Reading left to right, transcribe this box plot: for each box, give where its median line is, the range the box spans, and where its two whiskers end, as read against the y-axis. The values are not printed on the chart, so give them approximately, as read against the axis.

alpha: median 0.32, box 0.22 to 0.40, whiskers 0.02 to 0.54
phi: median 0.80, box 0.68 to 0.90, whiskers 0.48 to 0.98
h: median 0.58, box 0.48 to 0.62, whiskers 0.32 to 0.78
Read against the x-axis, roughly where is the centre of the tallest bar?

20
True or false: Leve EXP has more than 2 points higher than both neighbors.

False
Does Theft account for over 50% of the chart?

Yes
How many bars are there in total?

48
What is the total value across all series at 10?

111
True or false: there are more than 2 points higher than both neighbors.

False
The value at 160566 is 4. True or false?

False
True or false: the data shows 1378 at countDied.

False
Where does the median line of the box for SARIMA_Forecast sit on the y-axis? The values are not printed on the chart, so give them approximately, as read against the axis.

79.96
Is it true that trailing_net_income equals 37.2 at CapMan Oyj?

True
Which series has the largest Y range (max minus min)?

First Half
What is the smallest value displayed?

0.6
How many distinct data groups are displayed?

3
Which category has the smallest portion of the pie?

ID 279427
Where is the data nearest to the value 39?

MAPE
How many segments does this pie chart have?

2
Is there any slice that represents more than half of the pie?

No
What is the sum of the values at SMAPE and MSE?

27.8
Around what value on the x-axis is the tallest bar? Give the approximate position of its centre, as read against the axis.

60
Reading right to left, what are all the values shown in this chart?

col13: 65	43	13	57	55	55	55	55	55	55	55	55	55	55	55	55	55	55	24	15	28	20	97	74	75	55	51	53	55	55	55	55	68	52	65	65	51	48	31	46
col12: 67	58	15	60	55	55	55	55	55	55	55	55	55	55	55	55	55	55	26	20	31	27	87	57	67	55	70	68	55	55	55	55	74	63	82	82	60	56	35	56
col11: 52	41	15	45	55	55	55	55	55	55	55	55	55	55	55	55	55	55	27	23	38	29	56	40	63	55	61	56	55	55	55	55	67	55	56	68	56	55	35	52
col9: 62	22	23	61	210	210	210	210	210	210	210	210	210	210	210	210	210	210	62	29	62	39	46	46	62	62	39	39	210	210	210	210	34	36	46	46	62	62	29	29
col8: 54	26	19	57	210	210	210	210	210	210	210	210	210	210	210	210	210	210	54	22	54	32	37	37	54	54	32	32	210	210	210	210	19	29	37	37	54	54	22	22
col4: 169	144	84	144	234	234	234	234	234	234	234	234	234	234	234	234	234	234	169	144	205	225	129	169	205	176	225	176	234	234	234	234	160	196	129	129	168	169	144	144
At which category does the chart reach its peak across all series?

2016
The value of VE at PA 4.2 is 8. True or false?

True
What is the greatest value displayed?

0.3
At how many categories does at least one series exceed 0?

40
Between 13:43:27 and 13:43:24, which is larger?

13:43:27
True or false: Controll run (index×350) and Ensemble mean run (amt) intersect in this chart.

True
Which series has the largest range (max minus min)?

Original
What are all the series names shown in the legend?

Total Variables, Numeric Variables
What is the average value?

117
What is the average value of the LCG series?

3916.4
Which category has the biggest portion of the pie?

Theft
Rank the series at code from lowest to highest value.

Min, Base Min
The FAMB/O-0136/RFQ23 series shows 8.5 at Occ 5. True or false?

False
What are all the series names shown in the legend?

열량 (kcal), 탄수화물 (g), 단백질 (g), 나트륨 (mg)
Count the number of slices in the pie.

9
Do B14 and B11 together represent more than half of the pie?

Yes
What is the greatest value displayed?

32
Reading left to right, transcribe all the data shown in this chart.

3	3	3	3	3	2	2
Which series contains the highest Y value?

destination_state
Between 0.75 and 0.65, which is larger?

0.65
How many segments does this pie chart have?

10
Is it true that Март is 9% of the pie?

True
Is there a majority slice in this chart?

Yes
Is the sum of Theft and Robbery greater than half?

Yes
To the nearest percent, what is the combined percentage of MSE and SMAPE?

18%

● **WHAT TO WORK ON**
Locate every line in the listing above that contains the string "SMAPE", and copy each one out unchanged.

● **TASK SOLUTION**
What is the sum of the values at SMAPE and MSE?
To the nearest percent, what is the combined percentage of MSE and SMAPE?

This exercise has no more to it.